2. Set the Budget Before the Destination
Most groups pick a city first and discover the cost later, which is backwards. Poll the group with three price tiers before anyone says the word Vegas.
Frame it as total trip cost per person, not nightly rates. A $150 hotel night sounds fine until flights, dinners, and covers stack it to $1,800.
3. Pick a Drive Market
Flying adds $300 to $600 per person before anyone has had a single drink. If most of the group lives within a 5 hour drive of a destination like Nashville, Austin, the Smokies, or Destin, driving cuts the single biggest line item to a tank of gas split four ways.
Bonus: cars mean coolers, and coolers mean the first night costs almost nothing.
4. Split a House, Not Hotel Rooms
Eight guys in four hotel rooms at $200 a night is $800 per night. One large rental house at $900 a night is $112 per person, and it comes with a kitchen, a yard, and a living room that becomes the default hangout.
The house also solves the most expensive problem in any bachelor party: the aimless hours between activities when everyone drifts toward $18 cocktails.
5. Cook One Big Meal
Plan one grill night at the house. Steaks, burgers, and a costco run for 10 guys costs about $25 per person, versus $80 to $120 per person at a steakhouse.
Make it night one. Everyone arrives at different times anyway, and it beats herding a half-assembled group into a restaurant.
6. Pick One Splurge and Protect It
Great budget trips are not cheap everywhere. They are cheap in the places nobody remembers and generous in the one place everyone will.
Pick one: the golf round, the boat day, the steakhouse dinner, the tickets. Fund it fully, and let it anchor the weekend. Cut ruthlessly everywhere else.
7. Collect Money Up Front
Set a per-person amount, collect it two months out through Venmo or a shared pool, and pay deposits from the pot. Chasing eight guys for their share after the trip is how friendships develop interest rates.
Collecting early also surfaces the guys who can't actually afford the plan while there is still time to adjust it, which is a kindness to everyone.
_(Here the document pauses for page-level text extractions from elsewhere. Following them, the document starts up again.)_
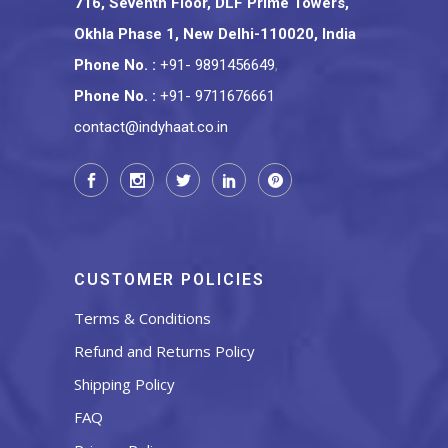
716, Seventh Floor, DLF Prime Towers,
Okhla Phase 1, New Delhi-110020, India
Phone No.
:
+91- 9891456649
,
Phone No.
:
+91- 9711676661
contact@indyhaat.co.in
CUSTOMER POLICIES
Terms & Conditions
Refund and Returns Policy
Shipping Policy
FAQ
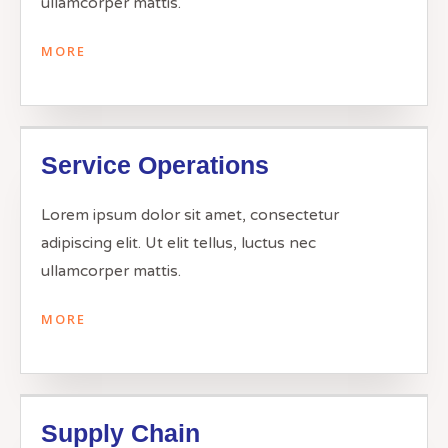
ullamcorper mattis.
MORE
Service Operations
Lorem ipsum dolor sit amet, consectetur
adipiscing elit. Ut elit tellus, luctus nec
ullamcorper mattis.
MORE
Supply Chain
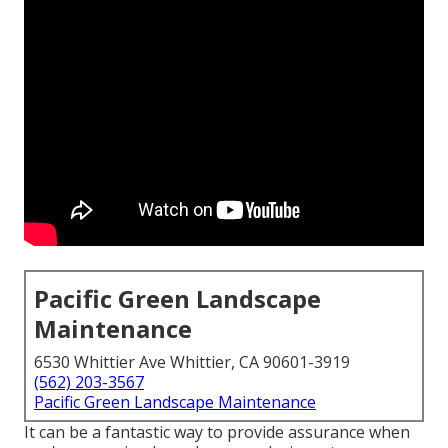
Pacific Green Landscape
Maintenance
6530 Whittier Ave Whittier, CA 90601-3919
(562) 203-3567
Pacific Green Landscape Maintenance
It can be a fantastic way to provide assurance when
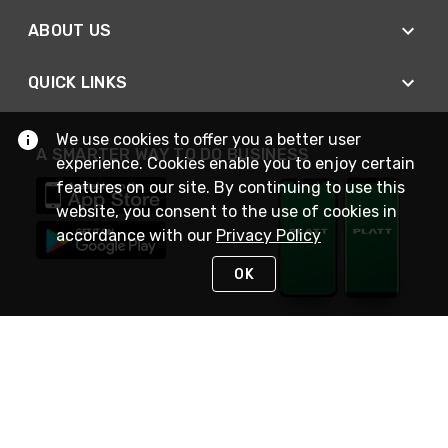
ABOUT US
QUICK LINKS
We use cookies to offer you a better user
A SMARTER WAY TO DO BUSINESS
experience. Cookies enable you to enjoy certain
features on our site. By continuing to use this
website, you consent to the use of cookies in
accordance with our
Privacy Policy
OK
STAY IN TOUCH
NEED HELP?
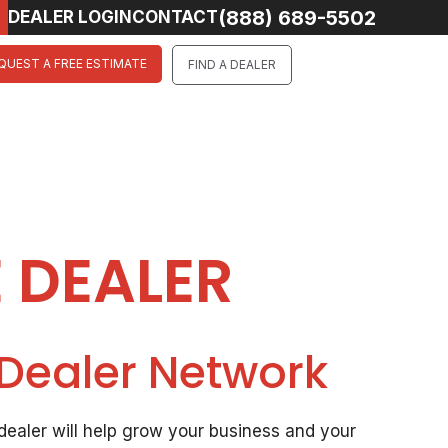
(888) 689-5502
DEALER LOGIN
CONTACT
QUEST A FREE ESTIMATE
FIND A DEALER
 DEALER
 Dealer Network
ealer will help grow your business and your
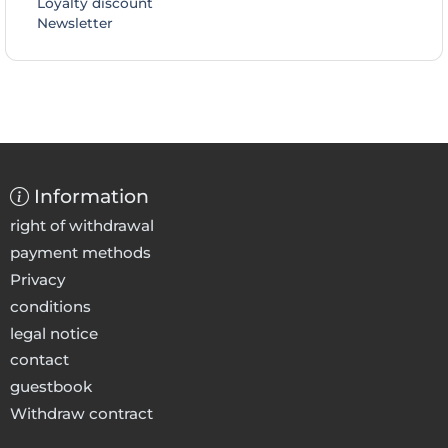
Loyalty discount
Newsletter
Information
right of withdrawal
payment methods
Privacy
conditions
legal notice
contact
guestbook
Withdraw contract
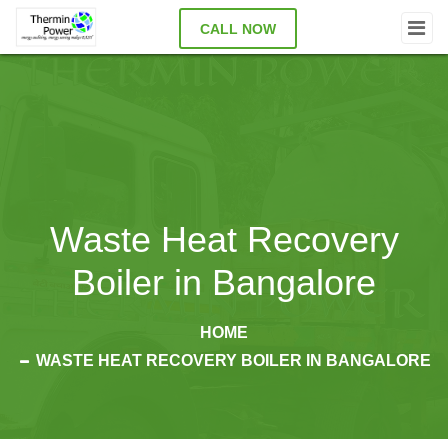
CALL NOW
Waste Heat Recovery
Boiler in Bangalore
HOME
WASTE HEAT RECOVERY BOILER IN BANGALORE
8. Handle the Groom's Share Fairly
Tradition says the group covers the groom, and splitting his costs across 8 to 10 guys adds only $75 to $150 each. Decide this at the start and bake it into the per-person number so it never becomes a day-of negotiation.
The Bottom Line
A drive-to city, a shared house, one cooked meal, and one protected splurge gets a 3-day weekend to $600 to $900 per person. That is roughly half the national average, and nobody at the party will be able to tell where the savings came from.